Clouds of Sils Maria est avant toutes choses, puisqu’il apparaît difficile d’en définir la forme, une déclaration d’amour d’Assayas à Binoche. De tous les plans, elle est montrée ici – malgré les défauts de son personnage, et là est certainement le paradoxe le plus intéressant du film – comme une actrice rare, ayant traversé les âges avec une intelligence peu commune.
« On ne croit pas en l’internet », explique son personnage à son agent Kristen Stewart (l’héroïne de Twilight, excellente ici) durant tout le premier chapitre, avec un dédain certain. Ce même dédain qui la fait s’amuser devant les minauderies de la relève, dont le personnage interprêté par Chloe Grace Moretz se fait étendard. Une jeunesse qui joue plus avec les médias, qui joue plus, tout court. Facebook, Twitter, Instagram sont bien loin d’être ses préoccupations majeures. Ancrée dans un passé révolu, s’attachant à l’acting d’antan, à tisser une carrière propre, elle est l’inverse même de Binoche, et la mise en abime mensongère fonctionne parfaitement, Assayas tirant la quintessence de son actrice – en route vers un prix ?
Celle qui lui donnera la réplique (Chloe Grace Moretz), à l’intérieur de la pièce dans le film (puisque je vous dis que c’est compliqué…) revêt toutes les caractéristiques des actrices 2.0 : odieuse à l’écran, calculatrice en dehors, elle enchaîne interviews et films en se construisant un personnage entier, utilisable par les réalisateurs intéressés, et facile à appréhender pour les nombreux fans « pré-ados », comme ils sont caractérisés avec dédain dans le film par Binoche, engueulée par Stewart via des répliques pas anodines du tout (la demoiselle est l’une des personnalités les plus recherchées au monde sur Twitter, Google et consorts).

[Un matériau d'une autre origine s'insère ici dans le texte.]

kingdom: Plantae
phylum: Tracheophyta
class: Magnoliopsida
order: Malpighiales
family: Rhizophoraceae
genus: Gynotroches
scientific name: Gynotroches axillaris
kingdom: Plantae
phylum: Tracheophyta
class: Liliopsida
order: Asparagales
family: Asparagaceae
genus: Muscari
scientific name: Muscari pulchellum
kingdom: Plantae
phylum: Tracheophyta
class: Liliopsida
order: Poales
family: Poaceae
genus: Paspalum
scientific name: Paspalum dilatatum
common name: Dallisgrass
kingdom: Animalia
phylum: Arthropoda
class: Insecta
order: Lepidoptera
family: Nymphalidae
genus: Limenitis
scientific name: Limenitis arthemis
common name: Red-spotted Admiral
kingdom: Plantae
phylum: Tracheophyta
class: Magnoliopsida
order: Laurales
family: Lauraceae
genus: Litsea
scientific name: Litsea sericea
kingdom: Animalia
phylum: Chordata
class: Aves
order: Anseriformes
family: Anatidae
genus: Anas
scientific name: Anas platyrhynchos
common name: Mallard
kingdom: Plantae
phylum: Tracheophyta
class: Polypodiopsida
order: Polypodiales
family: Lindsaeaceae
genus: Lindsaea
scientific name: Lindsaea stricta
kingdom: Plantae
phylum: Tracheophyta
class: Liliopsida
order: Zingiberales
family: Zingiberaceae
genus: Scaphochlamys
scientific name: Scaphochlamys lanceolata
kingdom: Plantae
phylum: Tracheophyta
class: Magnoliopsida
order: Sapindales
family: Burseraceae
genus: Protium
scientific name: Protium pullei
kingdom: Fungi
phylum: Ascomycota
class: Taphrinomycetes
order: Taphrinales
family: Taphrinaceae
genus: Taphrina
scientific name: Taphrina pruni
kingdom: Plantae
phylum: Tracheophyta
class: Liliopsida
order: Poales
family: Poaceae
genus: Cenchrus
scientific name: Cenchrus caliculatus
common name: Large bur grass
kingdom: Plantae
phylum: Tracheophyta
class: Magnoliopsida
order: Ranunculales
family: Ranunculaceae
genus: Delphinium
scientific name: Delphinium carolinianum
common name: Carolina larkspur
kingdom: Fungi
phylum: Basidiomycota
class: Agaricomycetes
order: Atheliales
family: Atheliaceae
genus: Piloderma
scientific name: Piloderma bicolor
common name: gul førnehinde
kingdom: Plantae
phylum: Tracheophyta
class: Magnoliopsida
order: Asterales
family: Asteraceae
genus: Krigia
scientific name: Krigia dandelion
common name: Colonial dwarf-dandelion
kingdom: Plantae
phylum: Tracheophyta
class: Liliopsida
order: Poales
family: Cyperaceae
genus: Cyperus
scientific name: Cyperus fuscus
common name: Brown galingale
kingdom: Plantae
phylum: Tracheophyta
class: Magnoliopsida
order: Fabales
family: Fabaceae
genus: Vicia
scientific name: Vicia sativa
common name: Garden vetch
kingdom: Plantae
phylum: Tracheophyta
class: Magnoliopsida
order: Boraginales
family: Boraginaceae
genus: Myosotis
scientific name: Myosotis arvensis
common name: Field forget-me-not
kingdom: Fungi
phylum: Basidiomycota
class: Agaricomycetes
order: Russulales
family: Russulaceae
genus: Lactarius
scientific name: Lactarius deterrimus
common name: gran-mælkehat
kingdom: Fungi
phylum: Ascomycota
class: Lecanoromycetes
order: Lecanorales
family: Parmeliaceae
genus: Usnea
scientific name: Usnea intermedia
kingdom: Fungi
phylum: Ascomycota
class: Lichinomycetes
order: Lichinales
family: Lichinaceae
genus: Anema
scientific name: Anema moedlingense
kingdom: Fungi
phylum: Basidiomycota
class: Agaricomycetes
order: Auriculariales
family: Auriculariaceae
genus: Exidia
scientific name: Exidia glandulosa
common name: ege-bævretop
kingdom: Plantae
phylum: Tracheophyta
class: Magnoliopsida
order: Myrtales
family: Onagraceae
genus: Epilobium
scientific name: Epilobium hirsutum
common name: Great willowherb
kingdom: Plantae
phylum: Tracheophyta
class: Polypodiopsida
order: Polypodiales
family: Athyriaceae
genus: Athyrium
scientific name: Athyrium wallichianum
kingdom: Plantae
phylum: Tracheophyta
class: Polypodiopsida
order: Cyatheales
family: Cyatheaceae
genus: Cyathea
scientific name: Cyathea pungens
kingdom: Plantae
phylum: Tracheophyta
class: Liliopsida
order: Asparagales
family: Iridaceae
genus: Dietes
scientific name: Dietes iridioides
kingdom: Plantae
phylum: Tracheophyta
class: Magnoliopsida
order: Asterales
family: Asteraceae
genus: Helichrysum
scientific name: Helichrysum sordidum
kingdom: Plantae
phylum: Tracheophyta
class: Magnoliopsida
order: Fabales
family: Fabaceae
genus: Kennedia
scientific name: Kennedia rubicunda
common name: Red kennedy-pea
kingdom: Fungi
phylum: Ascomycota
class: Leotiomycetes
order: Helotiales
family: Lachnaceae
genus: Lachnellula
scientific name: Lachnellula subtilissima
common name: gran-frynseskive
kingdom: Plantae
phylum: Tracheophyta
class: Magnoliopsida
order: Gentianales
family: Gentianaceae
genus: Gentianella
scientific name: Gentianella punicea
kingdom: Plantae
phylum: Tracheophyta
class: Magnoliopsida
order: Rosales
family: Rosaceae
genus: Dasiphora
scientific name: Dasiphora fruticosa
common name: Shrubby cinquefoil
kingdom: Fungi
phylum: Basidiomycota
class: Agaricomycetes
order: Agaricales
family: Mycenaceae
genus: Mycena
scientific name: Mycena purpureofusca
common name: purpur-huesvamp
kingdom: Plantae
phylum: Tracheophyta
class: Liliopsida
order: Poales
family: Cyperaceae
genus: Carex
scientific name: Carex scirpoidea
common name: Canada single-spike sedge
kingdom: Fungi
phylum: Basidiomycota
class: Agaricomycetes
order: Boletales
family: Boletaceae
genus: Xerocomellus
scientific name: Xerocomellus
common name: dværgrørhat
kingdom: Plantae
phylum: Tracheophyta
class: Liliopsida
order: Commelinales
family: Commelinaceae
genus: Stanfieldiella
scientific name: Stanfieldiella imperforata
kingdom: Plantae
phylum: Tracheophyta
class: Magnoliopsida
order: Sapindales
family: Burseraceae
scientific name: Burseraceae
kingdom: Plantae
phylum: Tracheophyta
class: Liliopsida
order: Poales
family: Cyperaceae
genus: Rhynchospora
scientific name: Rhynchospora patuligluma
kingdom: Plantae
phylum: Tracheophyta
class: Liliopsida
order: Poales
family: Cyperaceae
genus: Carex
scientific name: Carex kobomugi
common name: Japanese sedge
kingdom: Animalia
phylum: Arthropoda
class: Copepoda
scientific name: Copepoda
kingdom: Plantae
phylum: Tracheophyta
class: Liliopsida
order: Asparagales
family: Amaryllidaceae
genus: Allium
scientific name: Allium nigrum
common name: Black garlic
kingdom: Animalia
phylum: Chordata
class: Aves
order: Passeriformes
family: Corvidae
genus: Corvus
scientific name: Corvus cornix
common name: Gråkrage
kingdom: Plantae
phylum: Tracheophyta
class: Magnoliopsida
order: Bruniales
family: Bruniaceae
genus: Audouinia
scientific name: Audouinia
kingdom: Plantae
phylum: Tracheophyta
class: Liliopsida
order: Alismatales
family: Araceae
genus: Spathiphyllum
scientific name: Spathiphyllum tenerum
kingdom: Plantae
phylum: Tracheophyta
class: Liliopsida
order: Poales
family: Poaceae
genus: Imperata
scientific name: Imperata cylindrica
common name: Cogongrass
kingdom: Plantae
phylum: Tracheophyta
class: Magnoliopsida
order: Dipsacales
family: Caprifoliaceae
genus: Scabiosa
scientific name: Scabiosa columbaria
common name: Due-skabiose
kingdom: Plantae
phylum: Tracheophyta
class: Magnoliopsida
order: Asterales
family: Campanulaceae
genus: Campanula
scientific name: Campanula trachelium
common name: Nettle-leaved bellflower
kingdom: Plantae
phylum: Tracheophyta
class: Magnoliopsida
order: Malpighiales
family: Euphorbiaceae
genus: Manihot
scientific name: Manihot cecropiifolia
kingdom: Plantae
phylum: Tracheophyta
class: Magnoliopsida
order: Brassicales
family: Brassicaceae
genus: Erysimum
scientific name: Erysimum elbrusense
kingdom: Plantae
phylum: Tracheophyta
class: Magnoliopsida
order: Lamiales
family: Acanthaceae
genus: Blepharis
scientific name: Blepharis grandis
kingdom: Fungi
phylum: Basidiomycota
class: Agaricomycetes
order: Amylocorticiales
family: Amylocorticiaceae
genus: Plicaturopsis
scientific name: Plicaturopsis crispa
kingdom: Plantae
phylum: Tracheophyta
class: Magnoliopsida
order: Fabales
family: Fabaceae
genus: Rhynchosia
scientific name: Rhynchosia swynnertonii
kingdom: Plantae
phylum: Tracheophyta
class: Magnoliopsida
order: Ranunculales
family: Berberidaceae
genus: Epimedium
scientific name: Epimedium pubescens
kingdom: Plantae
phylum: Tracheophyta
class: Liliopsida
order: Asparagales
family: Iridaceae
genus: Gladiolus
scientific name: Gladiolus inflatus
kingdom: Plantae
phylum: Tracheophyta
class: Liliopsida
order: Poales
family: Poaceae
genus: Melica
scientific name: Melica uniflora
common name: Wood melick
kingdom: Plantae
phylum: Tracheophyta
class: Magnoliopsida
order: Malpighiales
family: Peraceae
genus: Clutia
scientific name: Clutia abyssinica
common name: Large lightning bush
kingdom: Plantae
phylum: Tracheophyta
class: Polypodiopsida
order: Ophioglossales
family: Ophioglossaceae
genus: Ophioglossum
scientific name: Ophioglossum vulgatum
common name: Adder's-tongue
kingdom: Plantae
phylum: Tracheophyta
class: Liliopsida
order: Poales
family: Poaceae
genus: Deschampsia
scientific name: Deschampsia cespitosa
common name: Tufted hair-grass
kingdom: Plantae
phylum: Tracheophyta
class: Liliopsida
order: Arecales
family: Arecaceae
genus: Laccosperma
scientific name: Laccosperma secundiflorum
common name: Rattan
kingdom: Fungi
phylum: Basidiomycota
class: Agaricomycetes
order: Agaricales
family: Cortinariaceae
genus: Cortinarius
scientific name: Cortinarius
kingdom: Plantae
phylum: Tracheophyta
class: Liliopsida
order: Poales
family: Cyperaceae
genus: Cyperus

De la même manière, l’enfant star d’Hollywood héroïne de Kick Ass amène une distance à son personnage. Elle surjoue beaucoup, comme si c’était l’actrice Chloe Grace Moretz qui répétait devant nos yeux son caricatural rôle (odieuse à l’antenne, curieuse en vrai).
Le scénario fonctionne sur ces distanciations que le spectateur parvient à prendre avec les personnages : les acteurs sont-ils en train de jouer ? De répéter ? Sont-ils seulement conscients de jouer ? Passionnant, d’ailleurs, d’ensuite être confrontés au détour d’une scène final à une vraie scène de cinéma dans la veine De Palmienne lorsque la « vraie nature » des actrices se révèle au grand jour.
Clouds of Sils Maria, c’est l’histoire d’une mutation, celle du métier d’actrice.
Si l’on peut reprocher une chose au film, c’est certainement d’être au premier abord assez rude, de sembler se mériter. Bizarre, d’ailleurs, de placer celui-ci, nécessitant une attention de tous les plans en fin de festival, lorsque même les plus valeureux festivaliers ont des cernes sous les yeux. Assayas n’oublie néanmoins pas d’apporter un peu de rock à son récit à l’aide d’une BO comme d’hab au top – et pas trop intrusive, pour une fois, ceci étant le gros défaut des films de ce Cannes 2014 – et de petites saillies humoristiques disposées intelligemment çà et là comme pour redonner une tape sur l’épaule au courageux festivalier.
Festivalier qui, aussi admirateur du film soit-il, se ruera dans les salles obscures dès la sortie du film, impatient d’en savoir encore plus – persuadé d’être sûrement passé à côté de certaines choses – sur ce beau trio d’actrices.